Speaker: Kwan-Liu Ma is a professor of computer science at the University of California-Davis. He leads the VIDI (Visualization and Interface Design Innovation) research group, and directs the U.S. Department of Energy's SciDAC Institute for Ultra-Scale Visualization. His research spans the fields of visualization, high-performance computing, and user interface design. Professor Ma received his PhD in computer science from the University of Utah in 1993. During 1993-1999, he was with ICASE/NASA LaRC as a research scientist. In 1999, he joined UC Davis. In the following year, Professor Ma received the Presidential Early Career Award for Scientists and Engineers (PECASE) for his work in large data visualization. He also received research awards from the Schlumberger Foundation, HP Labs, and College of Engineering at UC Davis. Professor Ma actively serves the research community by playing leading roles in the organization of technical meetings on visualization for cyber security, large-scale data visualization, and parallel visualization. He was the founder of the IEEE Pacific Visualization Symposium. He is a paper chair of the IEEE Visualization Conference in 2008 and 2009. Professor Ma also serves on the editorial boards of the IEEE Computer Graphics and Applications and the IEEE Transactions on Visualization and Graphics.

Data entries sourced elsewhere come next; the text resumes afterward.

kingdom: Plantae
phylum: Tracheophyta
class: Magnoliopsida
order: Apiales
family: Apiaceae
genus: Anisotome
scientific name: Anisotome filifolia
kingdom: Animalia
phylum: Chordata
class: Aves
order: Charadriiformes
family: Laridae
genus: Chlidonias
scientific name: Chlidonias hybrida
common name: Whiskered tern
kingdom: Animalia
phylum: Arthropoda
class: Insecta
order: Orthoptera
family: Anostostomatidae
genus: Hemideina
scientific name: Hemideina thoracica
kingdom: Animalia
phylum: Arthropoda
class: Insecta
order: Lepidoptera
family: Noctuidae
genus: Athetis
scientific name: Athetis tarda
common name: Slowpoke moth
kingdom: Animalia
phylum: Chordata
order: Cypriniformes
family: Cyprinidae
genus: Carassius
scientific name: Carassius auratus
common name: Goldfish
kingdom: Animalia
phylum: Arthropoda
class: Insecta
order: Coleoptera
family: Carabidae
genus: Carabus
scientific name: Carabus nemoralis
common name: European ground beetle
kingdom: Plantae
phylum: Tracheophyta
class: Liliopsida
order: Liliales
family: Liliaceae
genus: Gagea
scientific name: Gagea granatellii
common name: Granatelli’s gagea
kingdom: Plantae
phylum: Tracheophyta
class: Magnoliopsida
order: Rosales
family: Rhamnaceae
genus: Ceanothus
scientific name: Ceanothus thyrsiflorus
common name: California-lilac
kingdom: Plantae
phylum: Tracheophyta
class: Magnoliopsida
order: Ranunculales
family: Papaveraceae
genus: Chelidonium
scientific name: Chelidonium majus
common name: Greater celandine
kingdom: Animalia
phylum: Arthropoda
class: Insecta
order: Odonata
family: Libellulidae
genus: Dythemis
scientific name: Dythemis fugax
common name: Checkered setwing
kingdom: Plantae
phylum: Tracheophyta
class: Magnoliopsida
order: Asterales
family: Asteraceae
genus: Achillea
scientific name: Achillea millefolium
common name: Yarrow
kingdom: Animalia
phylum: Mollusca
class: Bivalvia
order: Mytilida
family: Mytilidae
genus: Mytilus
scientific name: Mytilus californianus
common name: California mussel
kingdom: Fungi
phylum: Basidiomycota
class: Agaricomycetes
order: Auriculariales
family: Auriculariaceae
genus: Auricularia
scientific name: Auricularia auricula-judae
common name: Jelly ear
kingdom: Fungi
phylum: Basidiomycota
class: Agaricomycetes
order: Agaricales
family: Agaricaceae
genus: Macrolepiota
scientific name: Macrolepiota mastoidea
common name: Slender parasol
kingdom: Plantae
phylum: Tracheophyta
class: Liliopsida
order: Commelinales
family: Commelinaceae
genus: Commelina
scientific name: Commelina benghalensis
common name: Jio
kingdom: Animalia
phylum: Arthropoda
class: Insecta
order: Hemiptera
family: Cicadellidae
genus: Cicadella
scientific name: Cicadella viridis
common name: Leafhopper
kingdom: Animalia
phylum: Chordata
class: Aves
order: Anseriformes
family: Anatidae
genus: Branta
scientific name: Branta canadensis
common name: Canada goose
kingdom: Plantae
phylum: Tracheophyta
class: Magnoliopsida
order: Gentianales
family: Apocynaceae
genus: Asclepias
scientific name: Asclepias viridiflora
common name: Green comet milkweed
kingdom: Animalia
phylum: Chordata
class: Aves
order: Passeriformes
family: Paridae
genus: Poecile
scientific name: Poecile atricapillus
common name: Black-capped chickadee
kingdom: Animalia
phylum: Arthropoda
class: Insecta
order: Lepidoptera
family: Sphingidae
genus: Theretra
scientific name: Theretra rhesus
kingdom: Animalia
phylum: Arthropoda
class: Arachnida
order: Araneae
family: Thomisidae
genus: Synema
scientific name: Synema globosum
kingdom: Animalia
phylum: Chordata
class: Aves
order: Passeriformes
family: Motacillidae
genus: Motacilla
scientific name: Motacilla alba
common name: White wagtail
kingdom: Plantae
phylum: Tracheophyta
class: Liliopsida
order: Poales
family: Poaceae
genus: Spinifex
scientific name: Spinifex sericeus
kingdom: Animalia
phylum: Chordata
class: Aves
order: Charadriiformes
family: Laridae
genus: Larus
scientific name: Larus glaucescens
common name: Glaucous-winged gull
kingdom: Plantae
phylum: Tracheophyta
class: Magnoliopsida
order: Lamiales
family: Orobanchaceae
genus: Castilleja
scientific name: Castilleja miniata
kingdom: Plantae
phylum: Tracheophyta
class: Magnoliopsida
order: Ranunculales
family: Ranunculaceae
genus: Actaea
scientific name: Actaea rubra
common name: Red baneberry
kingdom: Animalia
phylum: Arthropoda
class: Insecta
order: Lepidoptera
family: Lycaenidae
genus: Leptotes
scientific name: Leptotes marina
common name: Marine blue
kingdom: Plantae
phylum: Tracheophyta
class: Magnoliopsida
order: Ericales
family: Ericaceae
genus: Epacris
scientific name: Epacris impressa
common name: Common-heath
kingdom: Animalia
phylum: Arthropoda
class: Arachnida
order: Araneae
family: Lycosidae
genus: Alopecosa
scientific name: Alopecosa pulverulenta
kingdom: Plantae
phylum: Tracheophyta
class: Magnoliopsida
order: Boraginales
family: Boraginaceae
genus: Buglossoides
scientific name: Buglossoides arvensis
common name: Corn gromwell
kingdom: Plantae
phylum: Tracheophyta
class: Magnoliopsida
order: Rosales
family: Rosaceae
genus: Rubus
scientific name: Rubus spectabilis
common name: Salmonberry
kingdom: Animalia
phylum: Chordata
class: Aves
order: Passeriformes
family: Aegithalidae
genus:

Title: Unlocking Mobile Visual Computing - The Khronos API Ecosystem
Neil Trevett
The Khronos Group / NVIDIA

Abstract: The Khronos Group is an international standards organization evolving a royalty-free ecosystem of open-standard, visual acceleration APIs - including OpenGL ES, OpenMAX IL, OpenKODE and OpenCL - enabling sophisticated user interfaces, visual computing, rich Internet and gaming applications on mobile and embedded devices with portability across multiple platforms. This presentation will provide a strategic overview of the role of the Khronos Group, the standards being developed, and how they enable innovation in mobile visual applications. It will include cutting edge mobile graphics demonstrations and will provide one of the first opportunities for the mobile development community to gain an insight into the new OpenCL standard for heterogeneous parallel computing

Speaker: Neil Trevett has spent over twenty five years in the 3D graphics industry and is responsible at NVIDIA for enabling and encouraging compelling applications on mobile devices and Smartbooks. Previously, as Vice President of 3Dlabs, Neil was at the forefront of the silicon revolution bringing interactive 3D to the PC. Mr. Trevett is currently the elected President of the Khronos Group where he initiated the OpenGL ES and OpenKODE working groups and chairs the OpenCL and EGL working groups that are defining industry standards for advanced compute, graphics and media processing on a wide range of mobile, embedded and desktop systems.